--- DATA FOR THE TASK Enclosed Below ---

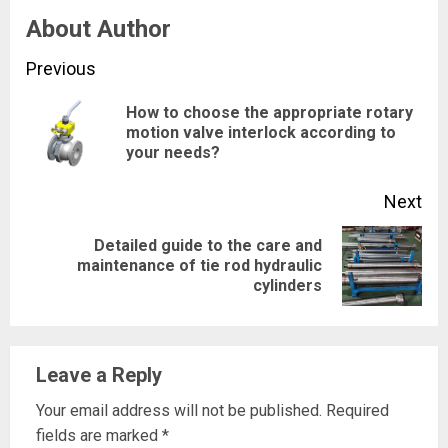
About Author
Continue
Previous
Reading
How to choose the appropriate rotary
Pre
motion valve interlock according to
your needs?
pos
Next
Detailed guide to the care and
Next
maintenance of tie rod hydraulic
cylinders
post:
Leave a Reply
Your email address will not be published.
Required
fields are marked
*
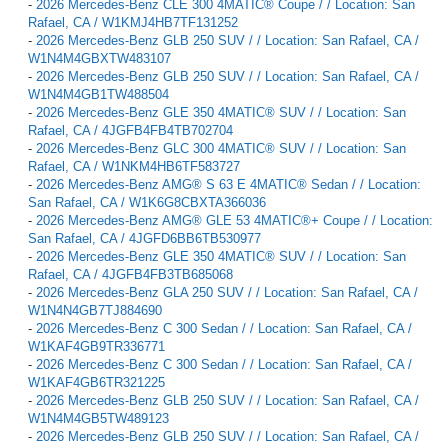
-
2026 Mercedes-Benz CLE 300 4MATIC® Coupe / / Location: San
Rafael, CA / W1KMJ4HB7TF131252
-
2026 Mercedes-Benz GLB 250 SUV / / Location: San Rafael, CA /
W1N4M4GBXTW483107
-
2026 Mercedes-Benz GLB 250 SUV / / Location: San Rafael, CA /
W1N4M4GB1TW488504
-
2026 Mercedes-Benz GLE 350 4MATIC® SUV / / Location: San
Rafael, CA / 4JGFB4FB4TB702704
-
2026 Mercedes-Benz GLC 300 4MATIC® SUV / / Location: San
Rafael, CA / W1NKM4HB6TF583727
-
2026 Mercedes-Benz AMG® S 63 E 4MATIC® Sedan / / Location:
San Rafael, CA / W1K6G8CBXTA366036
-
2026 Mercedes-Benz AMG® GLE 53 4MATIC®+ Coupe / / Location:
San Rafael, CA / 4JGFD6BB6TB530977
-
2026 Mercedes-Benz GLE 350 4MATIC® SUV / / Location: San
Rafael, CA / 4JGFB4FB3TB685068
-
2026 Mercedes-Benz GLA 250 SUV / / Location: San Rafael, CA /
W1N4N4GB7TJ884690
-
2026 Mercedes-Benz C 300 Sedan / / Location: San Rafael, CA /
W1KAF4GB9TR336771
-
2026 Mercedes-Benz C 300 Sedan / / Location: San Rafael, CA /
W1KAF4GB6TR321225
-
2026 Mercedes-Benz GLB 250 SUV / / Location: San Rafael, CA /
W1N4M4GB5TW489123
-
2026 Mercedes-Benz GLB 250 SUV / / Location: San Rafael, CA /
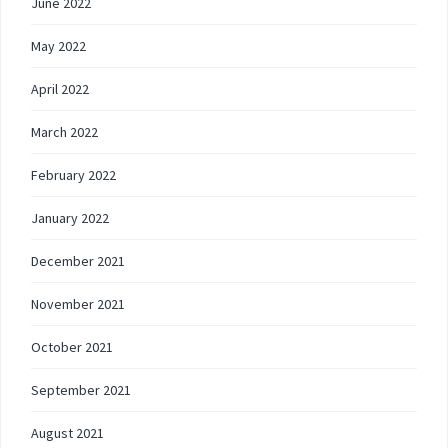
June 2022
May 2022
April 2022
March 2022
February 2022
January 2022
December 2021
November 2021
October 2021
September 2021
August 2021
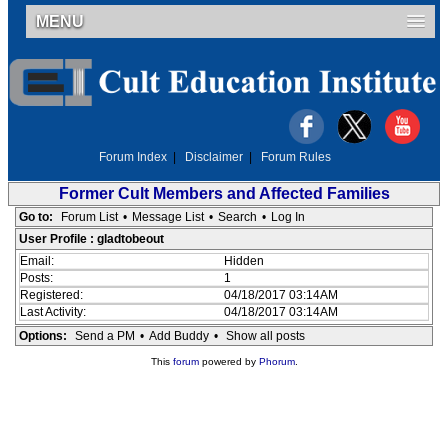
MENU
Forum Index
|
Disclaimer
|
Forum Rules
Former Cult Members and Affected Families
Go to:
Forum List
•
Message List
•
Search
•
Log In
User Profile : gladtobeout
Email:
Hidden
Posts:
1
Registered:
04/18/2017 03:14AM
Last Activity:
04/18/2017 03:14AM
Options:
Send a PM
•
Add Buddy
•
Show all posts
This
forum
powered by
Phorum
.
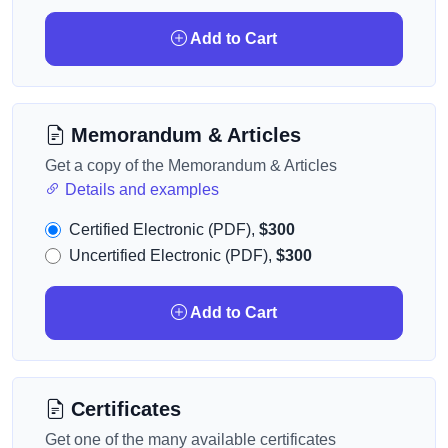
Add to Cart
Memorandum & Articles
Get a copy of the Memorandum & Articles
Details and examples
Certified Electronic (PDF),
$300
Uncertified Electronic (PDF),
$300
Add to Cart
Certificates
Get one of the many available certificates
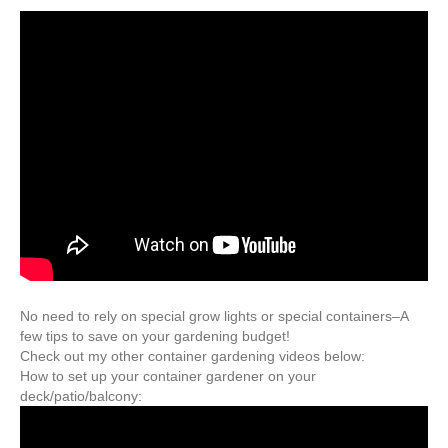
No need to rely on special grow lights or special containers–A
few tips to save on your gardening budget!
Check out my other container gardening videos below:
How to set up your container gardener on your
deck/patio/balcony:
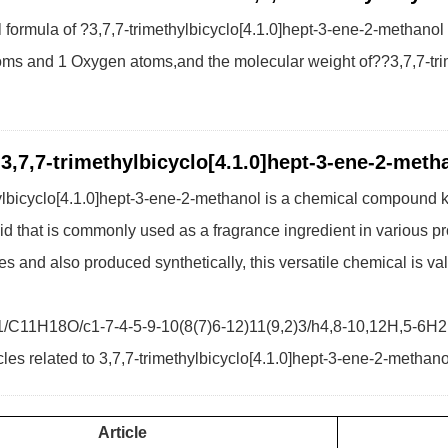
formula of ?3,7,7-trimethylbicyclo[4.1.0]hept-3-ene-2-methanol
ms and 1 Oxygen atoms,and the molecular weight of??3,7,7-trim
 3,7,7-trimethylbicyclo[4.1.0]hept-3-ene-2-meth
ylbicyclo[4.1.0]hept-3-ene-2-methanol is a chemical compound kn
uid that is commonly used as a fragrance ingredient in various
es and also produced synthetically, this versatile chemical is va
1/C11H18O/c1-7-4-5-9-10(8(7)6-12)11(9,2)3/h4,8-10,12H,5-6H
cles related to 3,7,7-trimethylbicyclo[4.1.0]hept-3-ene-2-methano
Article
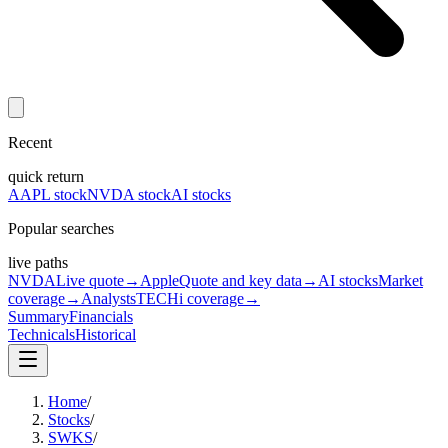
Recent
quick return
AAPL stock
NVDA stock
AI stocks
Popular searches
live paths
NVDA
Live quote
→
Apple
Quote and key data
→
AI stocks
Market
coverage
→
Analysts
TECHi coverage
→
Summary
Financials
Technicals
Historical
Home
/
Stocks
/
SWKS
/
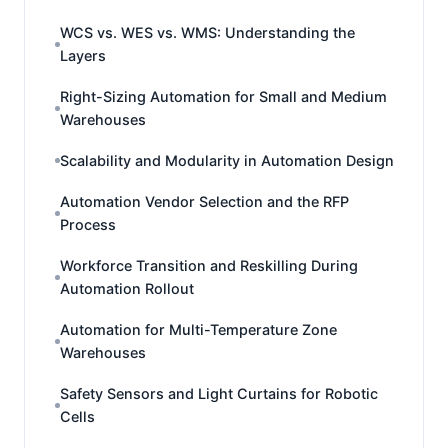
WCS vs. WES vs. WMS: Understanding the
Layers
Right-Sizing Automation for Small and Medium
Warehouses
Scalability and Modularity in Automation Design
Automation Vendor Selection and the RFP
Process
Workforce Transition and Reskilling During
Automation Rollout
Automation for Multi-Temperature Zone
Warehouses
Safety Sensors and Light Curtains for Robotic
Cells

--- End of Enclosed DATA FOR THE TASK ---
--- DATA FOR THE TASK Enclosed Below ---

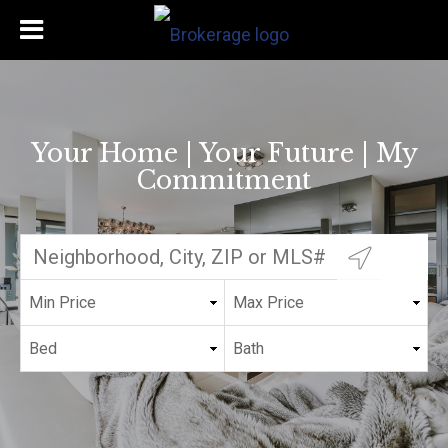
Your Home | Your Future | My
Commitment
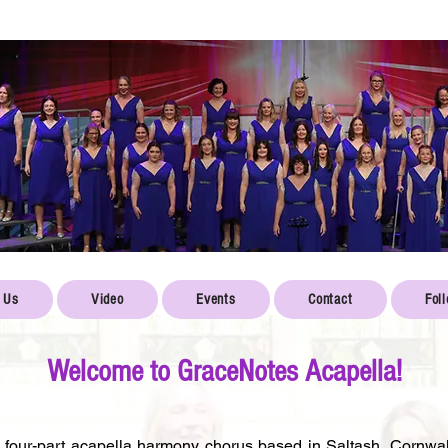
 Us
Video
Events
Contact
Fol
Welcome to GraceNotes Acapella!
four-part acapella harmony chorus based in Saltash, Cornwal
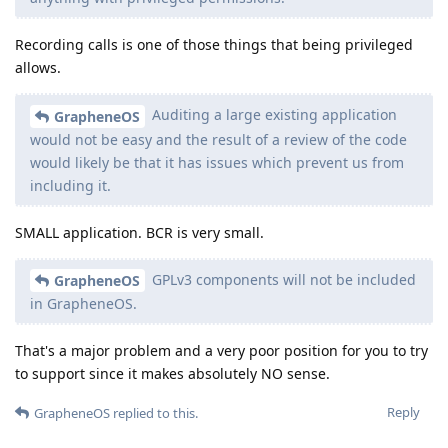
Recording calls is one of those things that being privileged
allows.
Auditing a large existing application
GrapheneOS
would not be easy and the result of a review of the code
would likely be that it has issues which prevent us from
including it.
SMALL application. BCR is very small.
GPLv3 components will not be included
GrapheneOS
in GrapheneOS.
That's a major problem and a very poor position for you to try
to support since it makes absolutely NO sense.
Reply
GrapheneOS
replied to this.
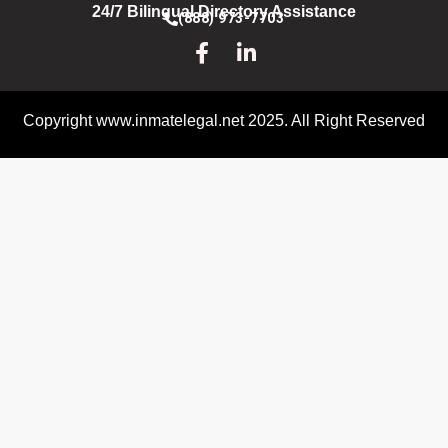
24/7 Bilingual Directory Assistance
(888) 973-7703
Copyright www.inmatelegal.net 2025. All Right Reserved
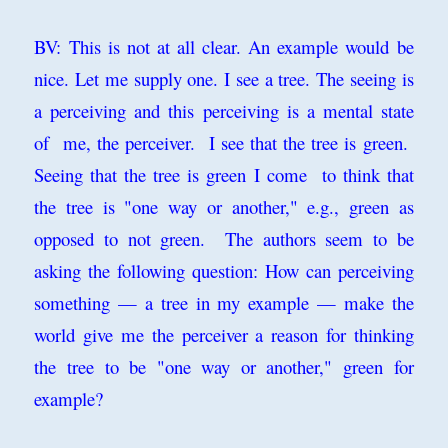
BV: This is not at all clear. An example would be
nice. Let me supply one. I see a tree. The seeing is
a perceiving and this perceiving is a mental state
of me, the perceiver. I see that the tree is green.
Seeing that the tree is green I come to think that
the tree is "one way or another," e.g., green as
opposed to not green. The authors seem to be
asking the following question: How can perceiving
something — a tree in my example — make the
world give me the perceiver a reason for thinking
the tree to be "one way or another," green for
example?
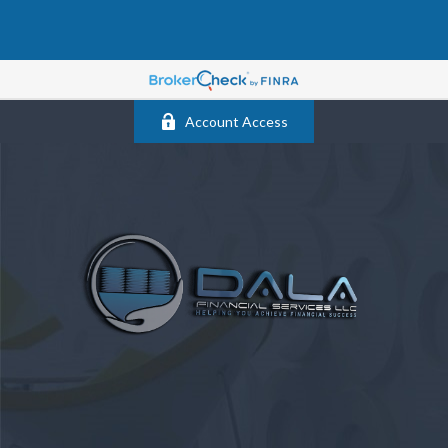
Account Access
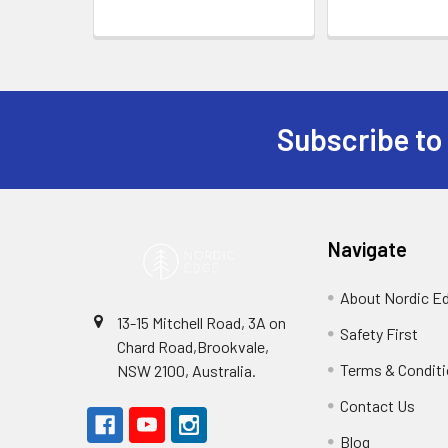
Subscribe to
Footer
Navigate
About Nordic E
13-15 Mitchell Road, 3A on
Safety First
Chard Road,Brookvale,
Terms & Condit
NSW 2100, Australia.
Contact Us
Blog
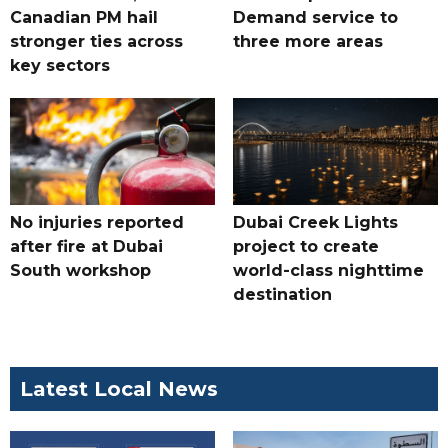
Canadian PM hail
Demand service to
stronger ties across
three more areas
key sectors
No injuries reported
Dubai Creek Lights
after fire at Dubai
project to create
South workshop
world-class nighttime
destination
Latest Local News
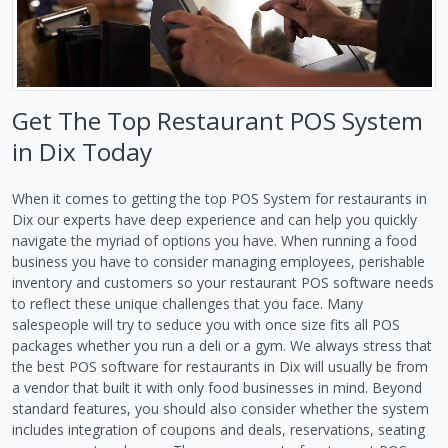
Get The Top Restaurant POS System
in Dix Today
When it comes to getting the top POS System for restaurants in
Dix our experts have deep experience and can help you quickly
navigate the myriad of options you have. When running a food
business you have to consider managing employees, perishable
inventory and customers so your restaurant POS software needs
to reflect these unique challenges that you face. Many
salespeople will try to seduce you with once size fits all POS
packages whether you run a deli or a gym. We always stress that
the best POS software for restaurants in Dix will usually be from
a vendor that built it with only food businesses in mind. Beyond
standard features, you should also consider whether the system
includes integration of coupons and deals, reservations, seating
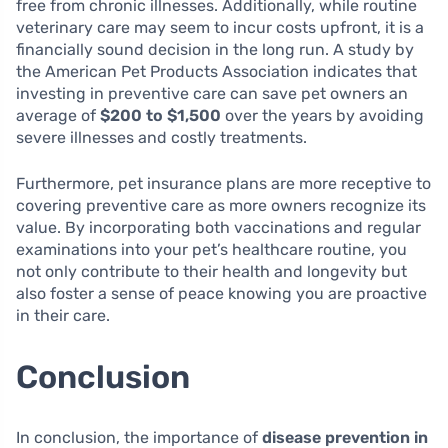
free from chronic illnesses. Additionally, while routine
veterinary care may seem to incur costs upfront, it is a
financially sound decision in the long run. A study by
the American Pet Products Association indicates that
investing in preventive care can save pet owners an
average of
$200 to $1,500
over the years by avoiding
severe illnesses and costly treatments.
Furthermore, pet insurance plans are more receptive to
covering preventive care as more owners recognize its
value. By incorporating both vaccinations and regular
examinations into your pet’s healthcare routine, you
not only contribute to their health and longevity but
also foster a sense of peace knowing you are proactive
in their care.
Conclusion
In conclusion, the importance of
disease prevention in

--- End of Enclosed DATA FOR THE TASK ---
--- DATA FOR THE TASK Enclosed Below ---

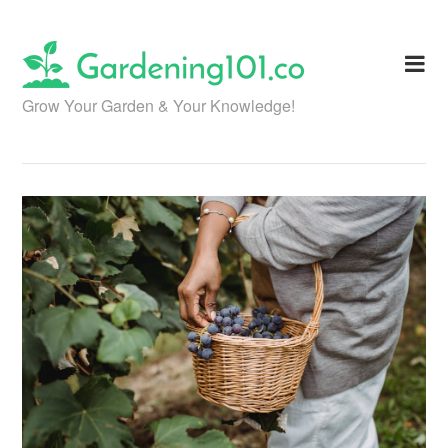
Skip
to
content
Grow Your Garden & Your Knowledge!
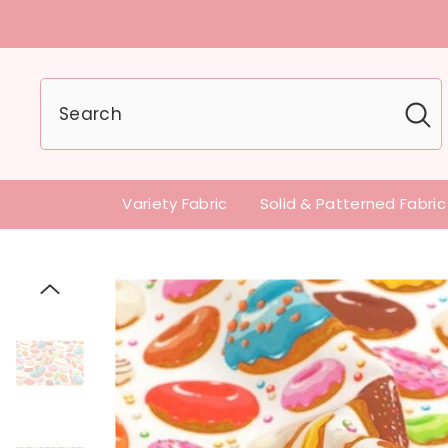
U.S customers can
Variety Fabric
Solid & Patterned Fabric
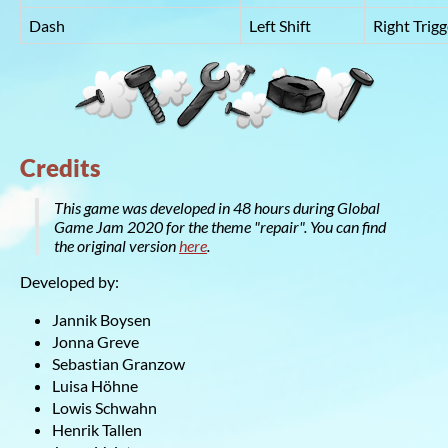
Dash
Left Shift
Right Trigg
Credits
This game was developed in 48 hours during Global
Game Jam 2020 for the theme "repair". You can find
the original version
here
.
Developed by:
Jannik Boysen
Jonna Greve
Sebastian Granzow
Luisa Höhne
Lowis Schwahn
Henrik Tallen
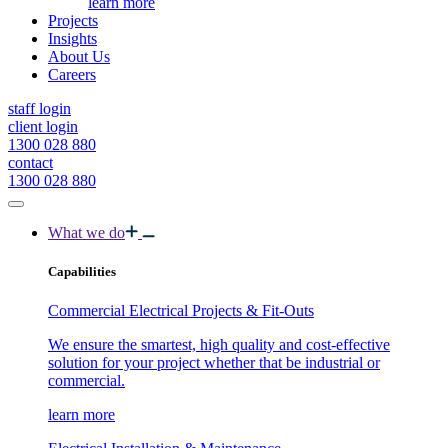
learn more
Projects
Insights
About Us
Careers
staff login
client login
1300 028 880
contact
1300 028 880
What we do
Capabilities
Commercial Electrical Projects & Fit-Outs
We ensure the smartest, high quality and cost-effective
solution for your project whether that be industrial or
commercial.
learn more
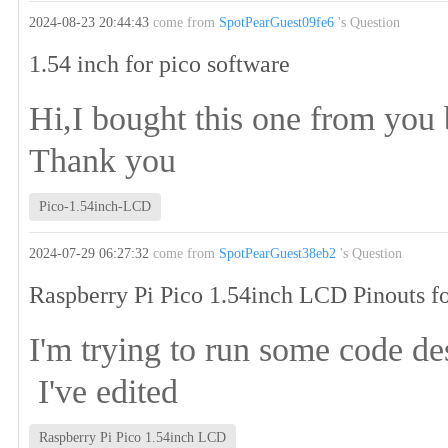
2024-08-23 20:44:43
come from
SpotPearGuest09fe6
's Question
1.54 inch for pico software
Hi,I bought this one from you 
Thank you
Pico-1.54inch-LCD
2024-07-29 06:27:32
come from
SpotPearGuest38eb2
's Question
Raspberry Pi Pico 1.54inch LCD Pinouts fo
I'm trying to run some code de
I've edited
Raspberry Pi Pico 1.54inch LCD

--- End of Enclosed DATA FOR THE TASK ---

## TRY IT
Show the lines above that include "About".

## RESULT OF THIS TASK
About Author
About Nordic E
About Us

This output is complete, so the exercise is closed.